#### EXERCISE TEXT ####

Accurately predicting vibration responses in aero-engines remains challenging due to their complex geometric properties and rotational effects. Traditional modal superposition methods usually rely on linear-system assumptions and show limitations in handling non-uniform bearing stiffness and rotation-induced coupling.

Methods

A dynamic model of the casing–rotor system is proposed based on the finite element method (FEM). A mixed shaft–disk element is developed by employing Euler–Bernoulli (E–B) beam theory and Lagrange’s equations to accurately capture gyroscopic effects and rotational moments. Modal analysis and comparisons with commonly used engineering FE simulations are conducted to validate the proposed parameter-driven reduced-order method.

Results

The results confirm the effectiveness of the proposed method. The approach significantly improves iterative efficiency while retaining the ability to capture high-frequency modes. It also avoids the computational redundancy associated with global matrix operations in commercial software. Furthermore, the coupled influences of external excitation, bearing parameters, disk position, and mass imbalance on the vibration response are systematically examined.

Conclusions

The proposed framework enables efficient analysis under complex operating conditions while preserving essential dynamic behaviours, providing a high-fidelity and computationally efficient tool for aero-engine fault diagnosis and structural optimization.

#### DATA SECTION ####

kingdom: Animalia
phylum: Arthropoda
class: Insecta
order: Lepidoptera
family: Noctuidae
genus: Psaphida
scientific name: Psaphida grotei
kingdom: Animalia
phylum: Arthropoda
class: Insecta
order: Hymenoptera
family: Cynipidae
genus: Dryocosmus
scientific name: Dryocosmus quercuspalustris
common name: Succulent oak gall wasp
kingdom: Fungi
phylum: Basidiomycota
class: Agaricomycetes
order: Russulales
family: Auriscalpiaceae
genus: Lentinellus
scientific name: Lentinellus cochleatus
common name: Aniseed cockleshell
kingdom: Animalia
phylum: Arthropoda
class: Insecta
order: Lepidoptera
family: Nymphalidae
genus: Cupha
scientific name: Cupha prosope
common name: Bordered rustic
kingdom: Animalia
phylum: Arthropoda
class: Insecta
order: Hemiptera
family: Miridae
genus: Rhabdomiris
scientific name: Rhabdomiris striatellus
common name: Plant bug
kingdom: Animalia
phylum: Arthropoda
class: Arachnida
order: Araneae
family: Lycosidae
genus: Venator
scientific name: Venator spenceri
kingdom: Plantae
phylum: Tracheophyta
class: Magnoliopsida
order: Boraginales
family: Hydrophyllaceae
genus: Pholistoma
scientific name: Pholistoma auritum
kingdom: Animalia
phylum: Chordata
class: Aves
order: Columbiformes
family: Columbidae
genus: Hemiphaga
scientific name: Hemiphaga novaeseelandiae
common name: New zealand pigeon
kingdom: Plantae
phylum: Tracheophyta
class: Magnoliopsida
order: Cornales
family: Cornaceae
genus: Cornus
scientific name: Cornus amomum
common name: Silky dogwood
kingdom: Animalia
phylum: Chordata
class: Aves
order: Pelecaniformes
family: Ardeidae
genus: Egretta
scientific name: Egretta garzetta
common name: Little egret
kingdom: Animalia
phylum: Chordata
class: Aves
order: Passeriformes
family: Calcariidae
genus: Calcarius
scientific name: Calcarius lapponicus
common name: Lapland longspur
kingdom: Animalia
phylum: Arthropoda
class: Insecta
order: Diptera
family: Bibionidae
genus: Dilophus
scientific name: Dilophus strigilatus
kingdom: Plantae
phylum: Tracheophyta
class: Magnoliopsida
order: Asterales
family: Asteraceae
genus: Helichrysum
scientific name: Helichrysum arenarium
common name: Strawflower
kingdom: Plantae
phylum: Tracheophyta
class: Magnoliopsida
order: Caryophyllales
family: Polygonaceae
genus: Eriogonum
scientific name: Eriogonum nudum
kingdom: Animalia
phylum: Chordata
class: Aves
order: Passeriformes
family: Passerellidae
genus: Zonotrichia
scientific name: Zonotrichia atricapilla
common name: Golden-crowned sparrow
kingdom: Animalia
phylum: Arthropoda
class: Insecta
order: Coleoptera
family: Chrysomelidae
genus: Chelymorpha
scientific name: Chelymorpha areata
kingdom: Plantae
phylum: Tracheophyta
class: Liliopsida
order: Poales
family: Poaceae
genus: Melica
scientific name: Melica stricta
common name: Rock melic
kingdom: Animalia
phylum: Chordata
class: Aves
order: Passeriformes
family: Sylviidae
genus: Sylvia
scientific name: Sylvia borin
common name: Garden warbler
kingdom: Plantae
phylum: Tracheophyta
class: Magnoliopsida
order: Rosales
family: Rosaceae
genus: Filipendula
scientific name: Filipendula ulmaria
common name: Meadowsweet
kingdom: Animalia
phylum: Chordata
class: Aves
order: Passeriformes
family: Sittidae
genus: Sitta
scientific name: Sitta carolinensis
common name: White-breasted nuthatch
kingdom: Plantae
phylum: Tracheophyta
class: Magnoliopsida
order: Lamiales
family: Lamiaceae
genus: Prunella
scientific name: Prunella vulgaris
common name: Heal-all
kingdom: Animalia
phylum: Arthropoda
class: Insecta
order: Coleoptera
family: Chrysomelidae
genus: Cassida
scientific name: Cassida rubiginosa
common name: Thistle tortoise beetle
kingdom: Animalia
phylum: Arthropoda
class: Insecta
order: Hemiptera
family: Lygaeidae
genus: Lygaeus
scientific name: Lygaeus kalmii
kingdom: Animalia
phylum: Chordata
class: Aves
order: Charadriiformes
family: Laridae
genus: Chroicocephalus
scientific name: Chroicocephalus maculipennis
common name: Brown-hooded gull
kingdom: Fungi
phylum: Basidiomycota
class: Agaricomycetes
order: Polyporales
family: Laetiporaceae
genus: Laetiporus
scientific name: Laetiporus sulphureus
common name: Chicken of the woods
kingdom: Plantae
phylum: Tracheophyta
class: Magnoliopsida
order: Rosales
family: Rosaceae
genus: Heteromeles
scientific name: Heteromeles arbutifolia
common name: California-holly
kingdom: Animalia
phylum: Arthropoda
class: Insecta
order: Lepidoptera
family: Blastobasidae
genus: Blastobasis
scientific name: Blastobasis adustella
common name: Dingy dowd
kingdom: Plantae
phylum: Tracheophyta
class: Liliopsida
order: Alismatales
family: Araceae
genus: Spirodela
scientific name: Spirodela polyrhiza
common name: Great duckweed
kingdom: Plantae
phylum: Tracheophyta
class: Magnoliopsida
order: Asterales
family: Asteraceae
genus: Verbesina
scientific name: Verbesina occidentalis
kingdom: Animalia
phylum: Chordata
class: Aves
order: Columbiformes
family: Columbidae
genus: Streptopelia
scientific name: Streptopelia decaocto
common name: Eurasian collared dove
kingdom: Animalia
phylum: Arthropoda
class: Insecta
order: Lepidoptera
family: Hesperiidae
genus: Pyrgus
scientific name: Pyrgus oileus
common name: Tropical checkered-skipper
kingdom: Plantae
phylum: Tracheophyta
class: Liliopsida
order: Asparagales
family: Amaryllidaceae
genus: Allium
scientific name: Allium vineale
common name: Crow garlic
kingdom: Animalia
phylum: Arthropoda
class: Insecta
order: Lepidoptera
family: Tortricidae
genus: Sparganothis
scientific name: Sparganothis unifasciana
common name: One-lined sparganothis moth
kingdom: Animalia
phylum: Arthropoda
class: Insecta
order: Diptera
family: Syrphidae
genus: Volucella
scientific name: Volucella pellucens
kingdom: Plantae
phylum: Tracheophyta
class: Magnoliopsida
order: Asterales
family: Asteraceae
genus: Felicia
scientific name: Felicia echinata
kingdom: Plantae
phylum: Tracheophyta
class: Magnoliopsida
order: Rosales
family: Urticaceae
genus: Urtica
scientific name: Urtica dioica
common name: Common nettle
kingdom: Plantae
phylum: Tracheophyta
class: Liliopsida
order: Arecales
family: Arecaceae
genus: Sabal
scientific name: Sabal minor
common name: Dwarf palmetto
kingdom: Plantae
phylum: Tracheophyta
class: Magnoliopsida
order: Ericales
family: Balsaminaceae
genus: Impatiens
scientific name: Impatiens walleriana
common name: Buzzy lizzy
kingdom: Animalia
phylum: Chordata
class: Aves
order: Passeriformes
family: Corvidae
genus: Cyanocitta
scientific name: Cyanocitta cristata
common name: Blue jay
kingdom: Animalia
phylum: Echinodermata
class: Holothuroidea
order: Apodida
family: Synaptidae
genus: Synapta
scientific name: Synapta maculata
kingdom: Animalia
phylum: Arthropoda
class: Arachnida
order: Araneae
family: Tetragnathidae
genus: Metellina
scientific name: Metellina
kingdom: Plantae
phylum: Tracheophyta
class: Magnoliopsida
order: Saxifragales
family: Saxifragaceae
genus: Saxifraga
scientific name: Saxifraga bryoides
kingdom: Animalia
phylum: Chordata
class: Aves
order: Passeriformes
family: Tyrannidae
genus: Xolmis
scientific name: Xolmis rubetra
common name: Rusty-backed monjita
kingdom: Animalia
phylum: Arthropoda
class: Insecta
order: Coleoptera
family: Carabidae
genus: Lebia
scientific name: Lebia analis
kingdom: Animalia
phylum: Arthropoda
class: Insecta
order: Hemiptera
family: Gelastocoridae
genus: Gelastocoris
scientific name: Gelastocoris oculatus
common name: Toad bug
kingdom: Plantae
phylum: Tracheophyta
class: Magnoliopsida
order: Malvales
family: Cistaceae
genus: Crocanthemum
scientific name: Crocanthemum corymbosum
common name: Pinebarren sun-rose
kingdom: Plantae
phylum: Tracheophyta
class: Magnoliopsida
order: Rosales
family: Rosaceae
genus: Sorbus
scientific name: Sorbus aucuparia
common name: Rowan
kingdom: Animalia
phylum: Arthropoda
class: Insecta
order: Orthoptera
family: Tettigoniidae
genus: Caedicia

####

QUESTIONS
a – Which factors does the aero-engine text say are examined for their coupled influences on the vibration response? List every one.
b – Reproduce everything in the aero-engine text from "Conclusions" down to "and structural optimization.".
c – In one to three sentences, state why, according to the aero-engine text, Euler–Bernoulli beam theory and Lagrange's equations are used to develop the mixed shaft–disk element.

SOLUTIONS
a – External excitation, bearing parameters, disk position, and mass imbalance.

b –
Conclusions

The proposed framework enables efficient analysis under complex operating conditions while preserving essential dynamic behaviours, providing a high-fidelity and computationally efficient tool for aero-engine fault diagnosis and structural optimization.

c – They are used so that the element can accurately capture gyroscopic effects and rotational moments.